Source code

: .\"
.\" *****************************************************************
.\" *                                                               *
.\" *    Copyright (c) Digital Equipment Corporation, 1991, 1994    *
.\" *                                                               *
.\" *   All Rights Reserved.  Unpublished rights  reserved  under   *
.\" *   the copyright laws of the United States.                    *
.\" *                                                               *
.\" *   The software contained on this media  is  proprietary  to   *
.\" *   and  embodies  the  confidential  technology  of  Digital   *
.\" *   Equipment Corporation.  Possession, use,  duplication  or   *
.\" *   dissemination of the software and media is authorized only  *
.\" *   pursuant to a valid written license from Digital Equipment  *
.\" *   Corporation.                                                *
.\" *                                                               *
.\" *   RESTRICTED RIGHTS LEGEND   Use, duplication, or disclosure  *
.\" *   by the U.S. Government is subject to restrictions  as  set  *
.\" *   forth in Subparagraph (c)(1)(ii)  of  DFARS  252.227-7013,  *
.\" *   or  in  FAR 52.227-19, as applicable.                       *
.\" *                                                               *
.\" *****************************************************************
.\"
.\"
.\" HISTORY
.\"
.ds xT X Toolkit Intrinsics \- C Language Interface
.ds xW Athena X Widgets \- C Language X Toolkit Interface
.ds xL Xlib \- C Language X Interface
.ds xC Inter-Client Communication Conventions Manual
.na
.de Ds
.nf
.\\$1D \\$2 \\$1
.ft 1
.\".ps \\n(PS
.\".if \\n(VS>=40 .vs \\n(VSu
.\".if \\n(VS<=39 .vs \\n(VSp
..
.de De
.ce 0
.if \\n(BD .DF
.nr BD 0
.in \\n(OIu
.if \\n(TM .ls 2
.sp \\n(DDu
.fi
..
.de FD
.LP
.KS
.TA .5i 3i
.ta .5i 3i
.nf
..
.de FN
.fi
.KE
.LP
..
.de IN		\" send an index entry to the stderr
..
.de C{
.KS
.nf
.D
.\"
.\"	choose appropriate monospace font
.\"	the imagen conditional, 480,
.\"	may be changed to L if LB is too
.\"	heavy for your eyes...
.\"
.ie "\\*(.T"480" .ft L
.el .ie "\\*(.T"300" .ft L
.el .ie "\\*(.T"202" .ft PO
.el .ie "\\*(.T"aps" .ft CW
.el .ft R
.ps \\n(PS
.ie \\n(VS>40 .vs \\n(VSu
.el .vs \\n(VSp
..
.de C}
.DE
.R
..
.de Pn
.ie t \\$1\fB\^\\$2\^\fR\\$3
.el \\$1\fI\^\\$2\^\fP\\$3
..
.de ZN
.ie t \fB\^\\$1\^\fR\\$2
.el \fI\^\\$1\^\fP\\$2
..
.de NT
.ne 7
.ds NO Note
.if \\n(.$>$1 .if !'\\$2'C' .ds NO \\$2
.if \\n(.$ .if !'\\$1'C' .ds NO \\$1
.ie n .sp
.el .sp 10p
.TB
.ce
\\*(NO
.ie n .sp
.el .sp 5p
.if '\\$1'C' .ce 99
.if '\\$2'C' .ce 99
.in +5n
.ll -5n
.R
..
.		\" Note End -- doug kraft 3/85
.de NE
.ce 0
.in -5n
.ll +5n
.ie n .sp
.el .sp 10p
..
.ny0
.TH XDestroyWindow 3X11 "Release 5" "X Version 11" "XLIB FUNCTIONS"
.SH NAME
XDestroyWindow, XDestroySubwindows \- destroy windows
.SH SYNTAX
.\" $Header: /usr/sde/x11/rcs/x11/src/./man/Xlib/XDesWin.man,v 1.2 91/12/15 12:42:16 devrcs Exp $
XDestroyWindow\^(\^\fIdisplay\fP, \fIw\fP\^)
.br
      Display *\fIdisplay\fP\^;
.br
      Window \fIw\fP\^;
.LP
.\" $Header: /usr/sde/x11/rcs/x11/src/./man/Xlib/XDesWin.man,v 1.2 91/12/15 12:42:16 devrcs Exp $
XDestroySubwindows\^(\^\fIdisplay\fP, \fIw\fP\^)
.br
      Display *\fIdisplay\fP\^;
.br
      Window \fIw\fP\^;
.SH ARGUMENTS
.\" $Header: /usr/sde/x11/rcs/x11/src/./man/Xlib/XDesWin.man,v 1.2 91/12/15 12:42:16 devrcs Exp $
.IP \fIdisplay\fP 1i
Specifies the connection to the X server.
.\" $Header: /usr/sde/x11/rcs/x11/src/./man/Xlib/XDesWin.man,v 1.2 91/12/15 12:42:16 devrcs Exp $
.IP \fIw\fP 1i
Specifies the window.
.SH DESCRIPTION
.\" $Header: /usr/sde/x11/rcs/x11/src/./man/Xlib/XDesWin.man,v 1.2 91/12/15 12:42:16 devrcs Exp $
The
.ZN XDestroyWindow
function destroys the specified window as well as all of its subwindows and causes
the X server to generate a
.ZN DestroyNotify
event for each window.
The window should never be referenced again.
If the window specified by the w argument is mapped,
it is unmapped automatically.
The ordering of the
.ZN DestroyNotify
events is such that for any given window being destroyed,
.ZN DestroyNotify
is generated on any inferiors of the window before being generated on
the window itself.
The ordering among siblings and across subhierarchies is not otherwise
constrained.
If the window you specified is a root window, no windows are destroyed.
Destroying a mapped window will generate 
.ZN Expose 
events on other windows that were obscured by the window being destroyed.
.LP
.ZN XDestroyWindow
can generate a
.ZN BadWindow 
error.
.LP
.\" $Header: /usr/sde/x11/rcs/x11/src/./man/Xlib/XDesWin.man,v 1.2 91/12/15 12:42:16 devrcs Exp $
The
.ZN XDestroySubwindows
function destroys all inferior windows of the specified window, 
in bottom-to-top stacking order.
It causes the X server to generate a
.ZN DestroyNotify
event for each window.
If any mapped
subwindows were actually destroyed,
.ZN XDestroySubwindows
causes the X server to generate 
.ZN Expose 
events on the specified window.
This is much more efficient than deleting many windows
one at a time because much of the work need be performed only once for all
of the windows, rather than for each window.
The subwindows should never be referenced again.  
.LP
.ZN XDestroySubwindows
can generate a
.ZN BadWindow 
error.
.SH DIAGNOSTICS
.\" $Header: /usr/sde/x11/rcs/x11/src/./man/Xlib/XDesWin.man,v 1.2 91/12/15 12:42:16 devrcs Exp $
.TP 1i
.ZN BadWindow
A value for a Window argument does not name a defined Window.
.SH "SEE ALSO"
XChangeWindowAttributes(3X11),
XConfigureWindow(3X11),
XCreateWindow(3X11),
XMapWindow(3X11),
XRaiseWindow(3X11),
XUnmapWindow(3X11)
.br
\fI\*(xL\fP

■ ■ ■ ■ ■ ■ ■

Could you copy out all the material word for word?

▶ **Solution to the problem**
Source code

: .\"
.\" *****************************************************************
.\" *                                                               *
.\" *    Copyright (c) Digital Equipment Corporation, 1991, 1994    *
.\" *                                                               *
.\" *   All Rights Reserved.  Unpublished rights  reserved  under   *
.\" *   the copyright laws of the United States.                    *
.\" *                                                               *
.\" *   The software contained on this media  is  proprietary  to   *
.\" *   and  embodies  the  confidential  technology  of  Digital   *
.\" *   Equipment Corporation.  Possession, use,  duplication  or   *
.\" *   dissemination of the software and media is authorized only  *
.\" *   pursuant to a valid written license from Digital Equipment  *
.\" *   Corporation.                                                *
.\" *                                                               *
.\" *   RESTRICTED RIGHTS LEGEND   Use, duplication, or disclosure  *
.\" *   by the U.S. Government is subject to restrictions  as  set  *
.\" *   forth in Subparagraph (c)(1)(ii)  of  DFARS  252.227-7013,  *
.\" *   or  in  FAR 52.227-19, as applicable.                       *
.\" *                                                               *
.\" *****************************************************************
.\"
.\"
.\" HISTORY
.\"
.ds xT X Toolkit Intrinsics \- C Language Interface
.ds xW Athena X Widgets \- C Language X Toolkit Interface
.ds xL Xlib \- C Language X Interface
.ds xC Inter-Client Communication Conventions Manual
.na
.de Ds
.nf
.\\$1D \\$2 \\$1
.ft 1
.\".ps \\n(PS
.\".if \\n(VS>=40 .vs \\n(VSu
.\".if \\n(VS<=39 .vs \\n(VSp
..
.de De
.ce 0
.if \\n(BD .DF
.nr BD 0
.in \\n(OIu
.if \\n(TM .ls 2
.sp \\n(DDu
.fi
..
.de FD
.LP
.KS
.TA .5i 3i
.ta .5i 3i
.nf
..
.de FN
.fi
.KE
.LP
..
.de IN		\" send an index entry to the stderr
..
.de C{
.KS
.nf
.D
.\"
.\"	choose appropriate monospace font
.\"	the imagen conditional, 480,
.\"	may be changed to L if LB is too
.\"	heavy for your eyes...
.\"
.ie "\\*(.T"480" .ft L
.el .ie "\\*(.T"300" .ft L
.el .ie "\\*(.T"202" .ft PO
.el .ie "\\*(.T"aps" .ft CW
.el .ft R
.ps \\n(PS
.ie \\n(VS>40 .vs \\n(VSu
.el .vs \\n(VSp
..
.de C}
.DE
.R
..
.de Pn
.ie t \\$1\fB\^\\$2\^\fR\\$3
.el \\$1\fI\^\\$2\^\fP\\$3
..
.de ZN
.ie t \fB\^\\$1\^\fR\\$2
.el \fI\^\\$1\^\fP\\$2
..
.de NT
.ne 7
.ds NO Note
.if \\n(.$>$1 .if !'\\$2'C' .ds NO \\$2
.if \\n(.$ .if !'\\$1'C' .ds NO \\$1
.ie n .sp
.el .sp 10p
.TB
.ce
\\*(NO
.ie n .sp
.el .sp 5p
.if '\\$1'C' .ce 99
.if '\\$2'C' .ce 99
.in +5n
.ll -5n
.R
..
.		\" Note End -- doug kraft 3/85
.de NE
.ce 0
.in -5n
.ll +5n
.ie n .sp
.el .sp 10p
..
.ny0
.TH XDestroyWindow 3X11 "Release 5" "X Version 11" "XLIB FUNCTIONS"
.SH NAME
XDestroyWindow, XDestroySubwindows \- destroy windows
.SH SYNTAX
.\" $Header: /usr/sde/x11/rcs/x11/src/./man/Xlib/XDesWin.man,v 1.2 91/12/15 12:42:16 devrcs Exp $
XDestroyWindow\^(\^\fIdisplay\fP, \fIw\fP\^)
.br
      Display *\fIdisplay\fP\^;
.br
      Window \fIw\fP\^;
.LP
.\" $Header: /usr/sde/x11/rcs/x11/src/./man/Xlib/XDesWin.man,v 1.2 91/12/15 12:42:16 devrcs Exp $
XDestroySubwindows\^(\^\fIdisplay\fP, \fIw\fP\^)
.br
      Display *\fIdisplay\fP\^;
.br
      Window \fIw\fP\^;
.SH ARGUMENTS
.\" $Header: /usr/sde/x11/rcs/x11/src/./man/Xlib/XDesWin.man,v 1.2 91/12/15 12:42:16 devrcs Exp $
.IP \fIdisplay\fP 1i
Specifies the connection to the X server.
.\" $Header: /usr/sde/x11/rcs/x11/src/./man/Xlib/XDesWin.man,v 1.2 91/12/15 12:42:16 devrcs Exp $
.IP \fIw\fP 1i
Specifies the window.
.SH DESCRIPTION
.\" $Header: /usr/sde/x11/rcs/x11/src/./man/Xlib/XDesWin.man,v 1.2 91/12/15 12:42:16 devrcs Exp $
The
.ZN XDestroyWindow
function destroys the specified window as well as all of its subwindows and causes
the X server to generate a
.ZN DestroyNotify
event for each window.
The window should never be referenced again.
If the window specified by the w argument is mapped,
it is unmapped automatically.
The ordering of the
.ZN DestroyNotify
events is such that for any given window being destroyed,
.ZN DestroyNotify
is generated on any inferiors of the window before being generated on
the window itself.
The ordering among siblings and across subhierarchies is not otherwise
constrained.
If the window you specified is a root window, no windows are destroyed.
Destroying a mapped window will generate 
.ZN Expose 
events on other windows that were obscured by the window being destroyed.
.LP
.ZN XDestroyWindow
can generate a
.ZN BadWindow 
error.
.LP
.\" $Header: /usr/sde/x11/rcs/x11/src/./man/Xlib/XDesWin.man,v 1.2 91/12/15 12:42:16 devrcs Exp $
The
.ZN XDestroySubwindows
function destroys all inferior windows of the specified window, 
in bottom-to-top stacking order.
It causes the X server to generate a
.ZN DestroyNotify
event for each window.
If any mapped
subwindows were actually destroyed,
.ZN XDestroySubwindows
causes the X server to generate 
.ZN Expose 
events on the specified window.
This is much more efficient than deleting many windows
one at a time because much of the work need be performed only once for all
of the windows, rather than for each window.
The subwindows should never be referenced again.  
.LP
.ZN XDestroySubwindows
can generate a
.ZN BadWindow 
error.
.SH DIAGNOSTICS
.\" $Header: /usr/sde/x11/rcs/x11/src/./man/Xlib/XDesWin.man,v 1.2 91/12/15 12:42:16 devrcs Exp $
.TP 1i
.ZN BadWindow
A value for a Window argument does not name a defined Window.
.SH "SEE ALSO"
XChangeWindowAttributes(3X11),
XConfigureWindow(3X11),
XCreateWindow(3X11),
XMapWindow(3X11),
XRaiseWindow(3X11),
XUnmapWindow(3X11)
.br
\fI\*(xL\fP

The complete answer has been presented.